Gladys didn’t know what to say. Her grandmother was Mama’s birth mother! How could they be so different?

“I wish I could’ve made her happier, I really do, but I never figured out how.” Mama sighed, then smiled. “Lucky for you and me, we don’t have that problem.”

Gladys got busy with the tree bark again.

“Sugar, whenever there’s something you need to talk about, I’m here to listen. Don’t ever be afraid to—aack!”

With a burst of superhuman speed, Mama was flying across the yard. She was grabbing a pair of hedge clippers out of Spider’s hands.

“Where did you even find these?” Mama, who almost never yelled, yelled. Spider sprinted for the swing set.

“My mom has some, too.” He shinnied up the pole but Mama plucked him off.

“Clippers are dangerous, Spider. You could hurt yourself. You could hurt someone else.”

“You smack me and I’ll tell Jude!”

“I am not going to smack you.

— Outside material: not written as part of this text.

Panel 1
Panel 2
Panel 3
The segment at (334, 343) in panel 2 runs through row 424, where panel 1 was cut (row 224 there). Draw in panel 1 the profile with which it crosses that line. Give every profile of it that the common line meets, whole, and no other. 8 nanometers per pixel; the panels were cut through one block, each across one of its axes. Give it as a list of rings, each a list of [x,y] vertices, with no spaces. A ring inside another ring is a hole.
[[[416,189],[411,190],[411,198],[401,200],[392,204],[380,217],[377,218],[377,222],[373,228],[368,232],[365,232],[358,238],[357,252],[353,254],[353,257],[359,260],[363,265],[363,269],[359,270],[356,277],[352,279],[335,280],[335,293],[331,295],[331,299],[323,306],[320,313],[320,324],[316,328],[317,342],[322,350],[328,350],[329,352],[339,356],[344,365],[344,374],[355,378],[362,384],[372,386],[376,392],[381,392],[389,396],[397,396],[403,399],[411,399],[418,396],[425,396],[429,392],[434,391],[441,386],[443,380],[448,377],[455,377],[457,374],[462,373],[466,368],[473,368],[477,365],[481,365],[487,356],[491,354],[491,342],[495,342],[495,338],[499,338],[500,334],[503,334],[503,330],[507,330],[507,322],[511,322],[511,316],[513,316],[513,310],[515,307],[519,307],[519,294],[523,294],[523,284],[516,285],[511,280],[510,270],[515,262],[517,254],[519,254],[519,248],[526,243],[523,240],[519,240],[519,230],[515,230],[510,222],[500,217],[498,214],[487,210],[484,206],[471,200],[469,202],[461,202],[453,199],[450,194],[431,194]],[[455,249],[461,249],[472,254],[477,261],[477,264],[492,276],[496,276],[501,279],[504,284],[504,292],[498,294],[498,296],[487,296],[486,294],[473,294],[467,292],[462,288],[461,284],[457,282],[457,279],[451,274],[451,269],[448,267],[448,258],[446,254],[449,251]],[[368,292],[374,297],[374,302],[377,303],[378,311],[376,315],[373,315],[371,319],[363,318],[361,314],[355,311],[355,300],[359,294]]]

I’m going to keep you safe.” She bent to look him in the eye. “Someday you’ll be big enough to use clippers, but not yet. You understand? Do you understand, Spider?”

He stretched out on the grass and did his corpse imitation.

“You’re tired, aren’t you?” Mama asked.

“No.”

Mama picked him up and he sagged against her. When babies were first born, they understood nothing. They didn’t even understand that they were separate from the rest of the world, so their own arms and legs, waving around, were like random objects that could surprise and scare them. Mama was expert at swaddling babies in soft, fuzzy blankets, tucking their arms and legs close to make them feel whole and safe. Safe and whole. Now her arms made a warm blanket around Spider, who yawned as if she’d swaddled all the chaos straight out of him.

“What’s your name?” she asked him.

“Spider.”

“Your real name.”

“I don’t know,” he said, and then, “Silas.”

“Come on, Silas. Let’s go read a story.”

A breeze came up, parting the leaves of the reptile tree, and when Gladys lifted her eyes she saw the first star, pale and glimmering. When she was younger, spotting the first star meant Make a wish. But then Gladys learned that the stars she saw might have burned up long before. What if she was wishing on something that didn’t even exist anymore? That felt like a trick. Like the universe was working a hoax.

The uniworse, as Sophie would say.

The breeze lifted the leaves and Gladys saw for the first time how they were smooth on top, hairy and bumpy underneath. Even trees kept secrets. Or tried to.

Gladys pushed open the gate and walked out front. Where was Jude? What was taking him so long? What if he’d gotten cold feet and decided he couldn’t handle this rescue after all? What if he’d changed his mind and taken True back to her owner? He could just stick her inside the fence and run. Jude was a pathetic runner, but he could make a getaway.

The first star was growing brighter. What if, instead of a hoax, it was a sign? Too many things and people, once they were gone, they were gone for good. But a star lingered. It shone its light as long as it possibly could, giving you more chances to make a wish.

Where was he?

Gladys closed her eyes and made a wish.